La segunda sección -El lugar que nos prometieron- es acaso todavía más perturbadora. Los entrevistados hablan de inquietudes religiosas, de sentirse diferente en una sociedad percibida como materialista en extremo, de depresión, alucinógenos y esclavitud. Una de las historias más impresionantes es la de Miyuki Kanda, que al momento de los atentados tenía 22 años y se había unido a la secta a los 16. Incapaz de aceptar que religiosos de inspiración budista fuesen capaces de asesinar, su ingenua negación de que miembros de su secta fuesen culpables de la tragedia es, por momentos, conmovedora, como también lo es el relato de su ocupación presente en el momento de la entrevista, hornear pan en una panadería vigilada constantemente por la Policía, que a cada cliente que entra le recuerda que quienes allí trabajan pertenecen a la secta responsable del atentado del metro de Tokio.
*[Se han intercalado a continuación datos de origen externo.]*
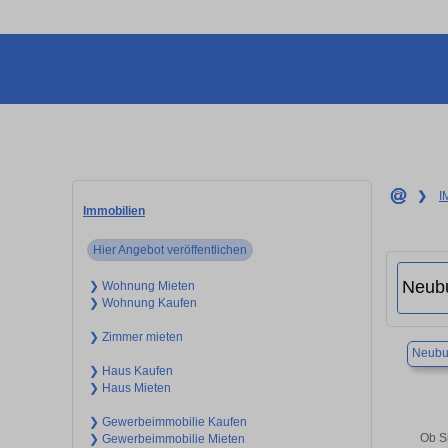
❯
I
Immobilien
Hier Angebot veröffentlichen
❯ Wohnung Mieten
❯ Wohnung Kaufen
❯ Zimmer mieten
Neubu
❯ Haus Kaufen
❯ Haus Mieten
❯ Gewerbeimmobilie Kaufen
Ob S
❯ Gewerbeimmobilie Mieten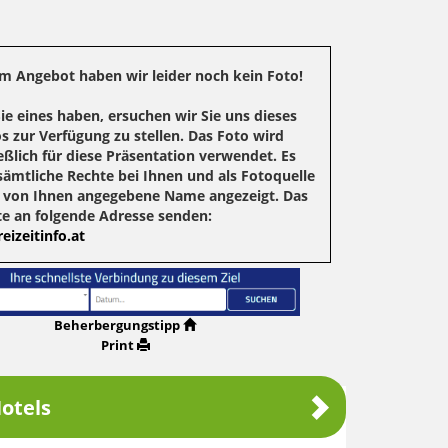
m Angebot haben wir leider noch kein Foto!
Sie eines haben, ersuchen wir Sie uns dieses
s zur Verfügung zu stellen. Das Foto wird
eßlich für diese Präsentation verwendet. Es
sämtliche Rechte bei Ihnen und als Fotoquelle
r von Ihnen angegebene Name angezeigt. Das
te an folgende Adresse senden:
eizeitinfo.at
Beherbergungstipp
Print
otels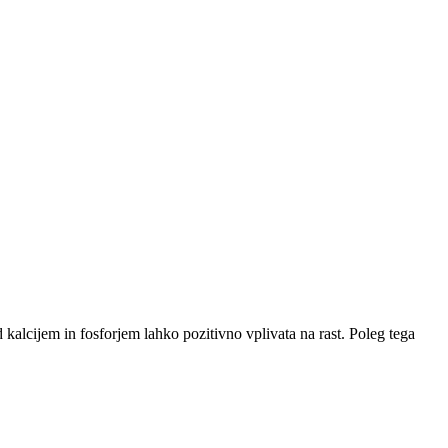
alcijem in fosforjem lahko pozitivno vplivata na rast. Poleg tega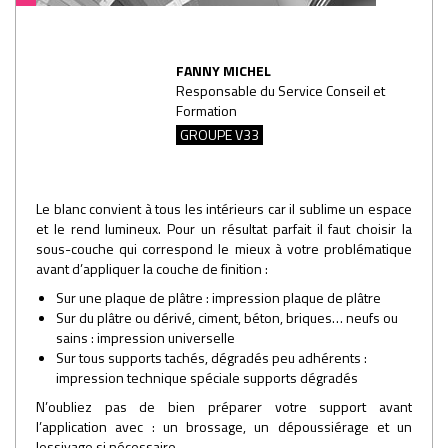
FANNY MICHEL
Responsable du Service Conseil et
Formation
GROUPE V33
Le blanc convient à tous les intérieurs car il sublime un espace
et le rend lumineux. Pour un résultat parfait il faut choisir la
sous-couche qui correspond le mieux à votre problématique
avant d’appliquer la couche de finition :
Sur une plaque de plâtre : impression plaque de plâtre
Sur du plâtre ou dérivé, ciment, béton, briques… neufs ou
sains : impression universelle
Sur tous supports tachés, dégradés peu adhérents :
impression technique spéciale supports dégradés
N’oubliez pas de bien préparer votre support avant
l’application avec : un brossage, un dépoussiérage et un
lessivage si nécessaire.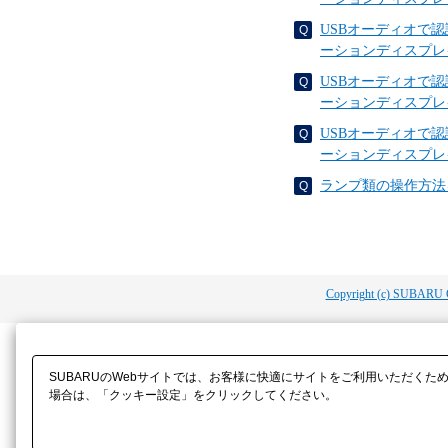
USBオーディオで
ーションディスプレイ
USBオーディオで
ーションディスプレイ
USBオーディオで
ーションディスプレイ
ランプ類の操作方法
Copyright (c) SUBARU 
SUBARUのWebサイトでは、お客様に快適にサイトをご利用いただくた
場合は、「クッキー設定」をクリックしてください。​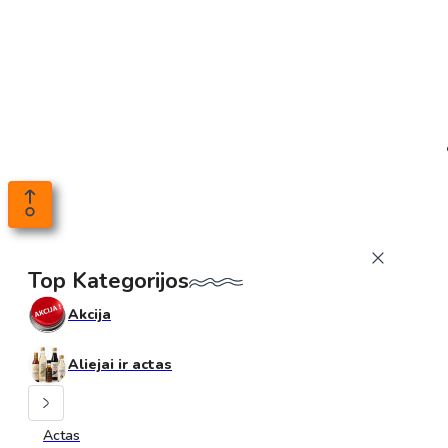
Top Kategorijos
Akcija
Aliejai ir actas
Actas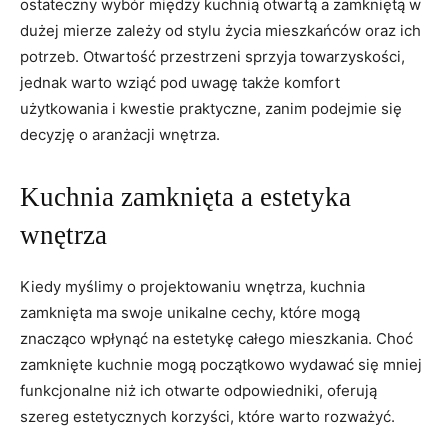
ostateczny wybór między kuchnią otwartą a zamkniętą w
dużej mierze zależy od stylu życia mieszkańców oraz ich
potrzeb. Otwartość przestrzeni sprzyja towarzyskości,
jednak warto wziąć pod uwagę także komfort
użytkowania i kwestie praktyczne, zanim podejmie się
decyzję o aranżacji wnętrza.
Kuchnia zamknięta a estetyka
wnętrza
Kiedy myślimy o projektowaniu wnętrza, kuchnia
zamknięta ma swoje unikalne cechy, które mogą
znacząco wpłynąć na estetykę całego mieszkania. Choć
zamknięte kuchnie mogą początkowo wydawać się mniej
funkcjonalne niż ich otwarte odpowiedniki, oferują
szereg estetycznych korzyści, które warto rozważyć.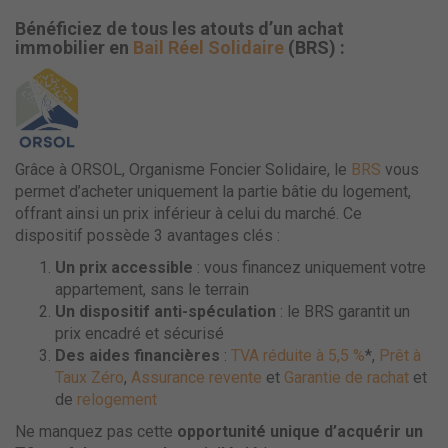
Bénéficiez de tous les atouts d’un achat
immobilier en
Bail Réel Solidaire
(BRS) :
Grâce à ORSOL, Organisme Foncier Solidaire, le
BRS
vous
permet d’acheter uniquement la partie bâtie du logement,
offrant ainsi un prix inférieur à celui du marché. Ce
dispositif possède 3 avantages clés :
Un prix accessible
: vous financez uniquement votre
appartement, sans le terrain
Un dispositif anti-spéculation
: le BRS garantit un
prix encadré et sécurisé
Des aides financières
:
TVA réduite à 5,5 %
*,
Prêt à
Taux Zéro
,
Assurance revente
et
Garantie de rachat
et
de
relogement
Ne manquez pas cette
opportunité unique d’acquérir un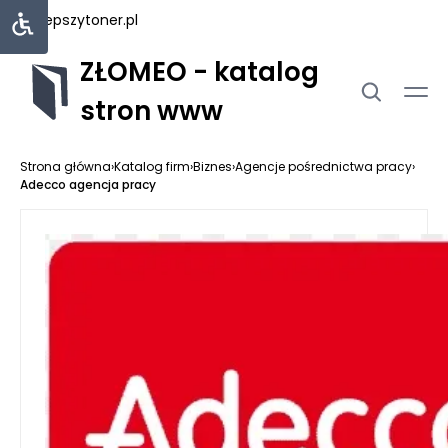
najlepszytoner.pl
ZŁOMEO - katalog
stron www
Strona główna
›
Katalog firm
›
Biznes
›
Agencje pośrednictwa pracy
›
Adecco agencja pracy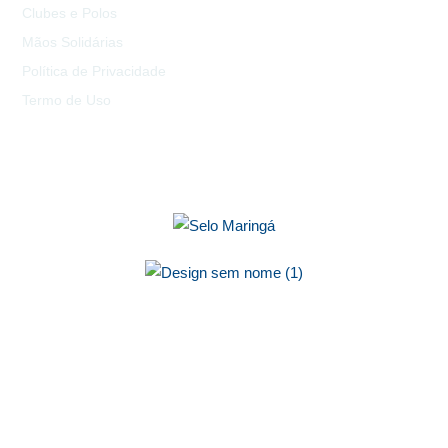
Clubes e Polos
Mãos Solidárias
Política de Privacidade
Termo de Uso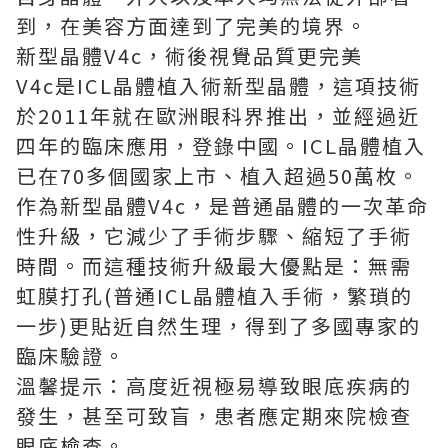
到，在美容方面達到了完美的境界。
新型晶體V4c，術後視覺品質更完美
V4c是ICL晶體植入術新型晶體，這項技術
於2011年就在歐洲眼科界推出，並經過近
四年的臨床應用，登錄中國。ICL晶體植入
已在70多個國家上市、植入超過50萬枚。
作為新型晶體V4c，是普通晶體的一次革命
性升級，它減少了手術步驟、縮短了手術
時間。而這種技術升級最大優點是：無需
虹膜打孔(普通ICL晶體植入手術，繁瑣的
一步)更貼近自然生理，得到了多國專家的
臨床驗證。
溫馨提示：高度近視極易導致眼底疾病的
發生，甚至可致盲，患者應定期來院檢查
眼底檢查。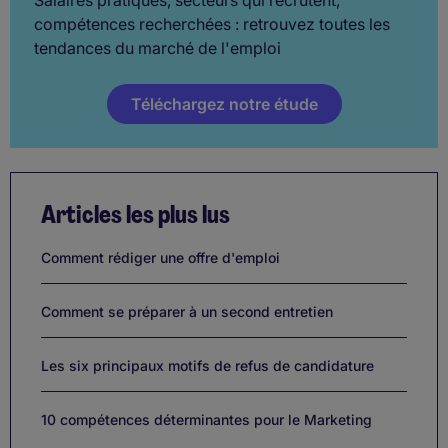
compétences recherchées : retrouvez toutes les
tendances du marché de l'emploi
Téléchargez notre étude
Articles les plus lus
Comment rédiger une offre d'emploi
Comment se préparer à un second entretien
Les six principaux motifs de refus de candidature
10 compétences déterminantes pour le Marketing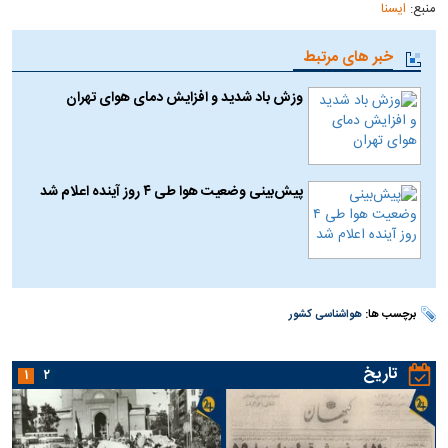
منبع:
ایسنا
خبر های مرتبط
وزش باد شدید و افزایش دمای هوای تهران
پیش‌بینی وضعیت هوا طی ۴ روز آینده اعلام شد
برچسب ها:
هواشناسی کشور
تاریخ
۱
۲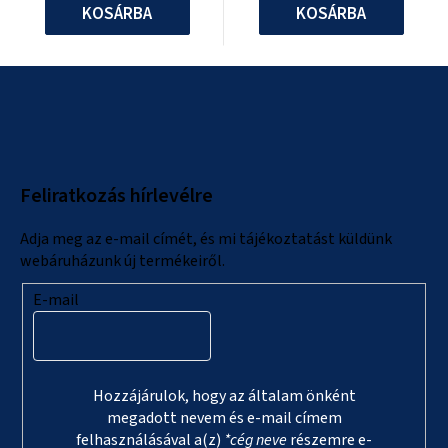
KOSÁRBA
KOSÁRBA
L
á
b
l
Feliratkozás hírlevélre
é
c
Adja meg az e-mail címét, és mi tájékoztatást küldünk
webáruházunk új termékeiről.
E-mail
Hozzájárulok, hogy az általam önként
megadott nevem és e-mail címem
felhasználásával a(z)
*cég neve
részemre e-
Tengo para mí que quienes menosprecian a Murakami lo hacen ante todo porque, más allá de su debatible estatura como escritor, el japonés escribe una forma peculiar, “rara” e “inclasificable” de fantasía y/o ciencia ficción, en lugar del más prestigioso y canónico juego de variantes del realismo. Es cierto que Thomas Pynchon hace más o menos lo mismo, pero en sus libros hay un estallido de escrituras y literaturas comparable únicamente con el que se ve en Ulysses, de James Joyce (mientras que en Murakami hay, en todo caso, historias bien contadas y un estilo eficaz), por lo que su aura indudablemente es la de un portento literario, mientras que la del autor de Kafka en la orilla es, para algunos, algo así como un chiste. Quienes piensen de esa manera deberían leer ya mismo Underground y su minucioso trabajo sobre y en torno a la psicología de su pueblo, la religiosidad y la muerte.